OPDRACHTINSTRUCTIES — Dupliceer alle regels van het materiaal hieronder letterlijk en in dezelfde volgorde.

MATERIAAL BIJ OPDRACHT —
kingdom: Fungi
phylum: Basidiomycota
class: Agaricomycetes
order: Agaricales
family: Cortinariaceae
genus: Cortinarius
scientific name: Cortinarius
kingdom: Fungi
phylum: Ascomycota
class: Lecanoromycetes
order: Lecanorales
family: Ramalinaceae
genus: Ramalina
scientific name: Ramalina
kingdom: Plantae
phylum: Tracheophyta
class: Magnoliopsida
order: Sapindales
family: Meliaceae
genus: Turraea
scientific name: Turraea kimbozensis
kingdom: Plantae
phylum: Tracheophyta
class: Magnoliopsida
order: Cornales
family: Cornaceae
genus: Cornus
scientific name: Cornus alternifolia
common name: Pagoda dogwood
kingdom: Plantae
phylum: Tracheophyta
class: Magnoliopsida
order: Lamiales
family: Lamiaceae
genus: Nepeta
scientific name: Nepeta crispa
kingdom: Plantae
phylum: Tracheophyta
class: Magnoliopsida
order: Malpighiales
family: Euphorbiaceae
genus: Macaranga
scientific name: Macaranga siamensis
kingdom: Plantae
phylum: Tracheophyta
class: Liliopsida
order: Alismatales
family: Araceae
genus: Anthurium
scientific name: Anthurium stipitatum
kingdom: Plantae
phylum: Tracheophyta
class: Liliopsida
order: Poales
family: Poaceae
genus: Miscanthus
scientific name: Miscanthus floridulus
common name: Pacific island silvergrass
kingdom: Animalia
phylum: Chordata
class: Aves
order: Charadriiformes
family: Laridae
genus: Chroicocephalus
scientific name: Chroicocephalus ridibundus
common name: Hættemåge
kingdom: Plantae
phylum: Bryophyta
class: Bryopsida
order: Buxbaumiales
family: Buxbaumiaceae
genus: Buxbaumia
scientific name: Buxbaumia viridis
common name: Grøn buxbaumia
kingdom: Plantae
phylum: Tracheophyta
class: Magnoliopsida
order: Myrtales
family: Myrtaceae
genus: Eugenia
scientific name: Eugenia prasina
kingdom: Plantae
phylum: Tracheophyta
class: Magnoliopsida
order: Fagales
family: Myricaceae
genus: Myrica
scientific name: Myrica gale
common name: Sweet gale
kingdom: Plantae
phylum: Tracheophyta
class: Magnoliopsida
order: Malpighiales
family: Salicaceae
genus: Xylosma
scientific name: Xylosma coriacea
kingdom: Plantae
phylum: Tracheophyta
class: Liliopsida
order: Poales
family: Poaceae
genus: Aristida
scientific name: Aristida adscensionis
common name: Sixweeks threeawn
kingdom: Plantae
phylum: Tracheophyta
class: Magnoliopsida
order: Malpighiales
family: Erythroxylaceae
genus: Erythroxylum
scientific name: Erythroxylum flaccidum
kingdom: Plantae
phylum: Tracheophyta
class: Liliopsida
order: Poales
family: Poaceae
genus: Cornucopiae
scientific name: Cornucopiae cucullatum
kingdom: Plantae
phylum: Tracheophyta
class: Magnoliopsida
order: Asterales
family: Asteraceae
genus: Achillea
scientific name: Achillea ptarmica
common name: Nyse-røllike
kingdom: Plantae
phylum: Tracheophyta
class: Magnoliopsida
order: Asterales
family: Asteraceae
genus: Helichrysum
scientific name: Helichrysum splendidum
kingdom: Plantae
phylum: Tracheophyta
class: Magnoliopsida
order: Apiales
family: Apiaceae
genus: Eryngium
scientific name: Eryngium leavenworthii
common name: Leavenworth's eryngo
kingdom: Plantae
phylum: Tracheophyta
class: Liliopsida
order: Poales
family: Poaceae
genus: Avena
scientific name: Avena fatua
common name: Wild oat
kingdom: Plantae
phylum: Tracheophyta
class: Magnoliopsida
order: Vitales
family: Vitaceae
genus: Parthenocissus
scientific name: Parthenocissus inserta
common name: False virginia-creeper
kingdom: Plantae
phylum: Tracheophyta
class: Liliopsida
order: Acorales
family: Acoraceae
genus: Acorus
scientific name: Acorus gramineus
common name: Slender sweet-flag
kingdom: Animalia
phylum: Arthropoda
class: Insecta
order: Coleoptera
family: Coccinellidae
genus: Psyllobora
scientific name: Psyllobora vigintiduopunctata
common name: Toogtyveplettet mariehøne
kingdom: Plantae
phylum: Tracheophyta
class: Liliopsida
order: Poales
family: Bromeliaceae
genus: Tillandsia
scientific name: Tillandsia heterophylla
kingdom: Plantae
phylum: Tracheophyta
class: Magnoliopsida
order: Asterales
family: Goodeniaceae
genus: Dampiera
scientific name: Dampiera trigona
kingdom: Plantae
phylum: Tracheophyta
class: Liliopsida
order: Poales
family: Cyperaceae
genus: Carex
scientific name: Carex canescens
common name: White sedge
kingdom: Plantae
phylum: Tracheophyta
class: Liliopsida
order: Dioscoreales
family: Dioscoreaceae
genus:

VOLLEDIG ANTWOORD —
kingdom: Fungi
phylum: Basidiomycota
class: Agaricomycetes
order: Agaricales
family: Cortinariaceae
genus: Cortinarius
scientific name: Cortinarius
kingdom: Fungi
phylum: Ascomycota
class: Lecanoromycetes
order: Lecanorales
family: Ramalinaceae
genus: Ramalina
scientific name: Ramalina
kingdom: Plantae
phylum: Tracheophyta
class: Magnoliopsida
order: Sapindales
family: Meliaceae
genus: Turraea
scientific name: Turraea kimbozensis
kingdom: Plantae
phylum: Tracheophyta
class: Magnoliopsida
order: Cornales
family: Cornaceae
genus: Cornus
scientific name: Cornus alternifolia
common name: Pagoda dogwood
kingdom: Plantae
phylum: Tracheophyta
class: Magnoliopsida
order: Lamiales
family: Lamiaceae
genus: Nepeta
scientific name: Nepeta crispa
kingdom: Plantae
phylum: Tracheophyta
class: Magnoliopsida
order: Malpighiales
family: Euphorbiaceae
genus: Macaranga
scientific name: Macaranga siamensis
kingdom: Plantae
phylum: Tracheophyta
class: Liliopsida
order: Alismatales
family: Araceae
genus: Anthurium
scientific name: Anthurium stipitatum
kingdom: Plantae
phylum: Tracheophyta
class: Liliopsida
order: Poales
family: Poaceae
genus: Miscanthus
scientific name: Miscanthus floridulus
common name: Pacific island silvergrass
kingdom: Animalia
phylum: Chordata
class: Aves
order: Charadriiformes
family: Laridae
genus: Chroicocephalus
scientific name: Chroicocephalus ridibundus
common name: Hættemåge
kingdom: Plantae
phylum: Bryophyta
class: Bryopsida
order: Buxbaumiales
family: Buxbaumiaceae
genus: Buxbaumia
scientific name: Buxbaumia viridis
common name: Grøn buxbaumia
kingdom: Plantae
phylum: Tracheophyta
class: Magnoliopsida
order: Myrtales
family: Myrtaceae
genus: Eugenia
scientific name: Eugenia prasina
kingdom: Plantae
phylum: Tracheophyta
class: Magnoliopsida
order: Fagales
family: Myricaceae
genus: Myrica
scientific name: Myrica gale
common name: Sweet gale
kingdom: Plantae
phylum: Tracheophyta
class: Magnoliopsida
order: Malpighiales
family: Salicaceae
genus: Xylosma
scientific name: Xylosma coriacea
kingdom: Plantae
phylum: Tracheophyta
class: Liliopsida
order: Poales
family: Poaceae
genus: Aristida
scientific name: Aristida adscensionis
common name: Sixweeks threeawn
kingdom: Plantae
phylum: Tracheophyta
class: Magnoliopsida
order: Malpighiales
family: Erythroxylaceae
genus: Erythroxylum
scientific name: Erythroxylum flaccidum
kingdom: Plantae
phylum: Tracheophyta
class: Liliopsida
order: Poales
family: Poaceae
genus: Cornucopiae
scientific name: Cornucopiae cucullatum
kingdom: Plantae
phylum: Tracheophyta
class: Magnoliopsida
order: Asterales
family: Asteraceae
genus: Achillea
scientific name: Achillea ptarmica
common name: Nyse-røllike
kingdom: Plantae
phylum: Tracheophyta
class: Magnoliopsida
order: Asterales
family: Asteraceae
genus: Helichrysum
scientific name: Helichrysum splendidum
kingdom: Plantae
phylum: Tracheophyta
class: Magnoliopsida
order: Apiales
family: Apiaceae
genus: Eryngium
scientific name: Eryngium leavenworthii
common name: Leavenworth's eryngo
kingdom: Plantae
phylum: Tracheophyta
class: Liliopsida
order: Poales
family: Poaceae
genus: Avena
scientific name: Avena fatua
common name: Wild oat
kingdom: Plantae
phylum: Tracheophyta
class: Magnoliopsida
order: Vitales
family: Vitaceae
genus: Parthenocissus
scientific name: Parthenocissus inserta
common name: False virginia-creeper
kingdom: Plantae
phylum: Tracheophyta
class: Liliopsida
order: Acorales
family: Acoraceae
genus: Acorus
scientific name: Acorus gramineus
common name: Slender sweet-flag
kingdom: Animalia
phylum: Arthropoda
class: Insecta
order: Coleoptera
family: Coccinellidae
genus: Psyllobora
scientific name: Psyllobora vigintiduopunctata
common name: Toogtyveplettet mariehøne
kingdom: Plantae
phylum: Tracheophyta
class: Liliopsida
order: Poales
family: Bromeliaceae
genus: Tillandsia
scientific name: Tillandsia heterophylla
kingdom: Plantae
phylum: Tracheophyta
class: Magnoliopsida
order: Asterales
family: Goodeniaceae
genus: Dampiera
scientific name: Dampiera trigona
kingdom: Plantae
phylum: Tracheophyta
class: Liliopsida
order: Poales
family: Cyperaceae
genus: Carex
scientific name: Carex canescens
common name: White sedge
kingdom: Plantae
phylum: Tracheophyta
class: Liliopsida
order: Dioscoreales
family: Dioscoreaceae
genus:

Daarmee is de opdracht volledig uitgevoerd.